Kayaknya hujan gak ada berentinya. Udah gitu terus selama lima jam terakhir. Julian nyender di sofa, nutup mata, berusaha gak dengerin celotehan seru di sekelilingnya. Dia sesekali buka mata kalau denger suara ketawa atau teriakan dari Sam. Si Sam sih jelas-jelas lagi seneng banget. Dia naik jabatan di kantor, makanya ada perayaan.

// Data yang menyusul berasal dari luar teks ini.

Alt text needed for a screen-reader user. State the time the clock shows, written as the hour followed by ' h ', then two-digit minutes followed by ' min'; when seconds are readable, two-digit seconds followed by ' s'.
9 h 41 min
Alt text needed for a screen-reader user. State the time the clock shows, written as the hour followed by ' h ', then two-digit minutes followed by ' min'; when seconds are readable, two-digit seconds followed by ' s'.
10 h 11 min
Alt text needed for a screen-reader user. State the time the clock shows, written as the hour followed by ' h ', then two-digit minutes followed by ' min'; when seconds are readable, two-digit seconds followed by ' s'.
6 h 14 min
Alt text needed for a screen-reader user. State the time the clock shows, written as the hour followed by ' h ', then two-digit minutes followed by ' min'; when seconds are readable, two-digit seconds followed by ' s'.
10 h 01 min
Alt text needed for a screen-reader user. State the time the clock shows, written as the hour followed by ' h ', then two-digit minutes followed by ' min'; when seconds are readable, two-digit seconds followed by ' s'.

Usaha sekeras apapun, Julian tahu percuma. Dia bakal tetep jadi bagian dari pesta ini, suka gak suka. Ruang tamu udah disiapin buat itu. Meja mahoni gede di tengah ruangan penuh sama minuman keras. Beberapa meter dari tempat Sam berdiri ngobrol sama pacarnya, Cheryl, ada meja gede lain yang penuh cemilan. Nancy, temen kerja Julian, duduk di sofa lain sama Trish, lagi baca majalah. Julian merhatiin, matanya selalu menyipit di balik kacamatanya tiap kali dia balik halaman. Di samping mereka, Randal lagi ngacak-ngacak kulkas nyari bir. Julian gak bisa nahan diri buat gak geleng-geleng kepala ngeliat sahabatnya itu semangat banget sama minuman itu. Dia ngeliatin Pria berambut cokelat itu cemberut karena gak nemu merek favoritnya.

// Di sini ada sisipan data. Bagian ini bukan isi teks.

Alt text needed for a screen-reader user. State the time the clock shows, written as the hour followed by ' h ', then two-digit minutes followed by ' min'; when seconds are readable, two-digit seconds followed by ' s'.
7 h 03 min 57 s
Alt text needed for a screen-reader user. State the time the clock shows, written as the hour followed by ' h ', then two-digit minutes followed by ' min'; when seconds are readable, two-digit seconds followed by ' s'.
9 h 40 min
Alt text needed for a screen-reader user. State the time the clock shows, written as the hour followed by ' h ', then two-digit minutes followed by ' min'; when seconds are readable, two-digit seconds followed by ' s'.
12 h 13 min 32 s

"Woi, Sam." Randal nengok ke arah pasangan yang lagi ngobrol. "Lo gak beli Goldberg?"
"Sori, bro." Jawab Sam santai. "Lupa gue. Kenapa gak coba Star aja?"
"Boleh juga." Randal berbisik, wajahnya langsung cemberut. Jelas dia kecewa, tapi mau gimana lagi? Dia ngomel sambil milih merek yang disebutin tadi dan nutup kulkasnya dengan keras.
Julian menghela napas dan nyender lagi di sofa, mungkin udah yang keseratus kalinya. Dia gak pengen ada di sini. Ada banyak hal lain yang lebih pengen dia lakuin. Nonton film. Makan junk food sebanyak-banyaknya. Apa aja deh, selain ada di pesta ini. Rupanya hujan punya rencana lain, gak berhenti-berhenti bahkan pas dia pulang kerja dan mau balik ke rumah. Dia gak punya pilihan selain nurutin permintaan Sam yang maksa dia buat nginep sampai hujannya reda. Yang kayaknya gak bakal kejadian dalam waktu dekat. Malah, yang bikin dia kesel, hujannya makin deres.
"Gimana bisa hujan selama lima jam sih?" Dia nggerutu.
"Julian?" Suara lembut terdengar pas dia nutup mata.
Dia buka mata lagi, ngeliat Nancy berdiri tepat di depannya. Dia natap Julian dengan tatapan penasaran sambil ngusap lengan bawahnya. Kebiasaan yang selalu dia lakuin sejak mereka kenal pas SMA.
Yang bikin Julian bingung saat itu, gimana caranya dia gak denger Nancy dateng.
"Ya? Kenapa?" Tanyanya.
"Gak ada apa-apa sih. Cuma mikir, gue bisa nemenin lo. Lo keliatan bosen." Kata Nancy sambil duduk di sampingnya. Dia benerin kacamatanya dan menyelipkan beberapa helai rambut hitamnya ke belakang telinga.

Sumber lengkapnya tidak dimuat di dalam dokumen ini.